##***Featurizing the Text Data with TFIDF weighted Word2Vectors.***

In [None]:
#importing all the relevant modules
import pandas as pd
import matplotlib.pyplot as plt
import re
import time
import warnings
import numpy as np
from nltk.corpus import stopwords
from sklearn.preprocessing import normalize
from sklearn.feature_extraction.text import CountVectorizer
from sklearn.feature_extraction.text import TfidfVectorizer
warnings.filterwarnings("ignore")
import sys
import os 
import pandas as pd
import numpy as np
from tqdm import tqdm
import spacy
from prettytable import PrettyTable

In [None]:
#loading the data set using drive function of google colab
from google.colab import drive
drive.mount('/content/gdrive')

In [None]:
cd gdrive/My\ Drive/Colab Notebooks

In [None]:
#uploading the data set and publishing the number of rows
df = pd.read_csv("Quora_Train_Dataset.csv")
print("Number of data points : ",df.shape[0])

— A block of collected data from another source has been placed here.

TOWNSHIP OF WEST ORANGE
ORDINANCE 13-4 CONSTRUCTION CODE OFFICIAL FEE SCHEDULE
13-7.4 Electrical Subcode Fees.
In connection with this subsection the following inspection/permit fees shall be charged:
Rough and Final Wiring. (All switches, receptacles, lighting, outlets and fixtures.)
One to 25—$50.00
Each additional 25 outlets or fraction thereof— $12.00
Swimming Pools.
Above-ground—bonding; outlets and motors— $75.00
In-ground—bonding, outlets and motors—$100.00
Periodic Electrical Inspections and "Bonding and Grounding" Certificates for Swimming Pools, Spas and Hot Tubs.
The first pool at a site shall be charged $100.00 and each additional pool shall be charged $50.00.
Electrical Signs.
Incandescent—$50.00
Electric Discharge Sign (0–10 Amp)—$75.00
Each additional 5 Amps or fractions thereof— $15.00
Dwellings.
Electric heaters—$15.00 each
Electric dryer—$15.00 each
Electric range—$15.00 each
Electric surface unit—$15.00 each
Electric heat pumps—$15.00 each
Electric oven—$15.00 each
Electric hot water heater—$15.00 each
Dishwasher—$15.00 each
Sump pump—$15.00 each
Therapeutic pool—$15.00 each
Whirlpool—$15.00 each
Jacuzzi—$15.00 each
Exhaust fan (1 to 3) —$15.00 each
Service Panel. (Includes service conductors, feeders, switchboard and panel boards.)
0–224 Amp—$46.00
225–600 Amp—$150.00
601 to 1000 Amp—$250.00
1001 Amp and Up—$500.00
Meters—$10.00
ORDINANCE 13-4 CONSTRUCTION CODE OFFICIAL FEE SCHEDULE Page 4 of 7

Number of data points :  404290


In [None]:
#converting the type of data set as picked up the raw version
df['question1'] = df['question1'].apply(lambda x: str(x))
df['question2'] = df['question2'].apply(lambda x: str(x))

In [None]:
#publishing top rows of the Dataframe
df.head(3)

Unnamed: 0,id,qid1,qid2,question1,question2,is_duplicate
0,0,1,2,What is the step by step guide to invest in sh...,What is the step by step guide to invest in sh...,0
1,1,3,4,What is the story of Kohinoor (Koh-i-Noor) Dia...,What would happen if the Indian government sto...,0
2,2,5,6,How can I increase the speed of my internet co...,How can Internet speed be increased by hacking...,0


In [None]:
#Merge texts
questions = list(df['question1']) + list(df['question2'])
tfidf     = TfidfVectorizer(lowercase=False, )
tfidf.fit_transform(questions)

<808580x109679 sparse matrix of type '<class 'numpy.float64'>'
	with 8146555 stored elements in Compressed Sparse Row format>

In [None]:
#dict key:word and value:tf-idf score
word2tfidf = dict(zip(tfidf.get_feature_names(), tfidf.idf_))

***Steps ahead are :***



1.   __After we find TF-IDF scores, we convert each question to a weighted average of word2vec vectors by these scores.__
2.   __Here we use a pre-trained GLOVE model which comes free with "Spacy". https://spacy.io/usage/vectors-similarity__
3.   __It is trained on Wikipedia and therefore, it is stronger in terms of word semantics.__

In [None]:
#using spacy library to convert all the words in each of the question 1 into a vector
nlp   = spacy.load('en_core_web_sm')
vecs1 = []
for qu1 in tqdm(list(df['question1'])):
    doc1      = nlp(qu1) 
    mean_vec1 = np.zeros([len(doc1), len(doc1[0].vector)])
    for word1 in doc1:
        vec1  = word1.vector
        try:
            idf = word2tfidf[str(word1)]
        except:
            idf = 0
        mean_vec1 += vec1 * idf
    mean_vec1 = mean_vec1.mean(axis=0)
    vecs1.append(mean_vec1)
df['q1_feats_m'] = list(vecs1)

100%|██████████| 404290/404290 [1:10:04<00:00, 96.16it/s]


In [None]:
#using spacy library to convert all the words in each of the question 2 into a vector
vecs2 = []
for qu2 in tqdm(list(df['question2'])):
    doc2      = nlp(qu2) 
    mean_vec2 = np.zeros([len(doc2), len(doc2[0].vector)])
    for word2 in doc2:
        vec2  = word2.vector
        try:
            idf = word2tfidf[str(word2)]
        except:
            idf = 0
        mean_vec2 += vec2 * idf
    mean_vec2 = mean_vec2.mean(axis=0)
    vecs2.append(mean_vec2)
df['q2_feats_m'] = list(vecs2)

100%|██████████| 404290/404290 [1:10:47<00:00, 95.17it/s]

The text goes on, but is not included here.